In Georgia, the third-largest market, utility-scale solar was initially forced upon utility giant Southern Company by Republican state regulators. And in the fourth-largest market, Nevada, the desire of corporations to secure cheap renewable power has led to both utility defections and “green tariff” power contracts where Apple and other tech companies are buying power from solar projects through NV Energy.
All of this was enabled by falling prices, with GTM Research estimating that system prices fell 20% in 2016 – the biggest annual price decline since the company began compiling the Solar Market Insight report.
Outside the utility-scale market, GTM Research sees ongoing growth in both the residential and commercial and industrial (C&I) sectors. “Though utility PV will reset from an origination perspective starting in 2017-2018, distributed solar is largely expected to continue to grow over the next few years due to rapid system cost declines and a growing number of states reaching grid parity,” said Corey Honeyman, associate director of GTM Research.
However, this does not mean that it is all roses for either residential or C&I solar.

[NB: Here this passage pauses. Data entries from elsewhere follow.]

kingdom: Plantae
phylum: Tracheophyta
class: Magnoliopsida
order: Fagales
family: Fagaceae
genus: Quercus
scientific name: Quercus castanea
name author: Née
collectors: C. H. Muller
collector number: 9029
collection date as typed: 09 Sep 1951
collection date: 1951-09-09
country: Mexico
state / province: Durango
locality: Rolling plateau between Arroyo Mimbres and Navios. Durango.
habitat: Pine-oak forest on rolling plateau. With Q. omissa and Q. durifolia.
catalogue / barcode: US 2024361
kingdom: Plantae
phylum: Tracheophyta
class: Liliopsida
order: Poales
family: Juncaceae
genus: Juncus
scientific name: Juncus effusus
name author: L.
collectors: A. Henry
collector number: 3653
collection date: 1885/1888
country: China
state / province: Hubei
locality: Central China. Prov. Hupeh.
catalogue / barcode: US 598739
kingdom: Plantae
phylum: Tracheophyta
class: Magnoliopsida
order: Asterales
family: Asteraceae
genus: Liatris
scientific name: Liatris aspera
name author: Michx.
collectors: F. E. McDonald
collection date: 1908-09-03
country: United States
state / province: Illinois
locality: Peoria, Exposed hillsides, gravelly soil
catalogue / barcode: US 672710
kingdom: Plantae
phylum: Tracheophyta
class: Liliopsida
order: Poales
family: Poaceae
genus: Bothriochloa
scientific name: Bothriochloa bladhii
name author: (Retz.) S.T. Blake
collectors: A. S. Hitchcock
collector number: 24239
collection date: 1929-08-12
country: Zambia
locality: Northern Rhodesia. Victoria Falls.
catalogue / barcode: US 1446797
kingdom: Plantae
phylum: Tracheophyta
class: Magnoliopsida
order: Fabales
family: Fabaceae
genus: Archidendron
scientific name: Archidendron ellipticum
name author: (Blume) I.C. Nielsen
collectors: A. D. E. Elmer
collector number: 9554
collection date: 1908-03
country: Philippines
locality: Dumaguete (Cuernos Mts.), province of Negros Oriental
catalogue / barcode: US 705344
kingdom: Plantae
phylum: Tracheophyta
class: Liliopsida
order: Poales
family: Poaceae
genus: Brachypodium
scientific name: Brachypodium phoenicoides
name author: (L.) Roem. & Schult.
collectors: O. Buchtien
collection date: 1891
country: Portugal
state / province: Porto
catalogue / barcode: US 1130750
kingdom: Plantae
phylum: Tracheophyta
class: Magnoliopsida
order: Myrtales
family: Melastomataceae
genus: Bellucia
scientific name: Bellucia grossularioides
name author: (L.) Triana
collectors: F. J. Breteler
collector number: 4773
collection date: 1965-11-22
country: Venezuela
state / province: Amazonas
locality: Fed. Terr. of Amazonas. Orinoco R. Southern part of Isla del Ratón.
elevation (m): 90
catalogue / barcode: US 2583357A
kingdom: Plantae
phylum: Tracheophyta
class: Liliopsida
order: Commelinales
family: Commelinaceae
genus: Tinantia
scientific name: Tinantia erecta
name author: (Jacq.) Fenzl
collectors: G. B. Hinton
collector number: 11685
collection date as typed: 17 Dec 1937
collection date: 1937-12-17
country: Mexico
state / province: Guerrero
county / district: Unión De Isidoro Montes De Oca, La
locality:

Residential solar’s growth rate slowed to only 19% in 2016, and California’s residential solar market showed only single-digit growth, as much of the state transitions to “net metering 2.0”.
“Ongoing (net metering) and rate design battles – in conjunction with a declining incentive environment for non-residential PV – will continue to present risks to distributed solar growth,” warns Honeyman.
But while markets such as California cool down, the declining cost of solar is driving growth in a wider range of states across the nation. In 2016 a record 22 states installed more than 100 MW of solar, and GTM Research sees particular potential the fast-growing community solar market.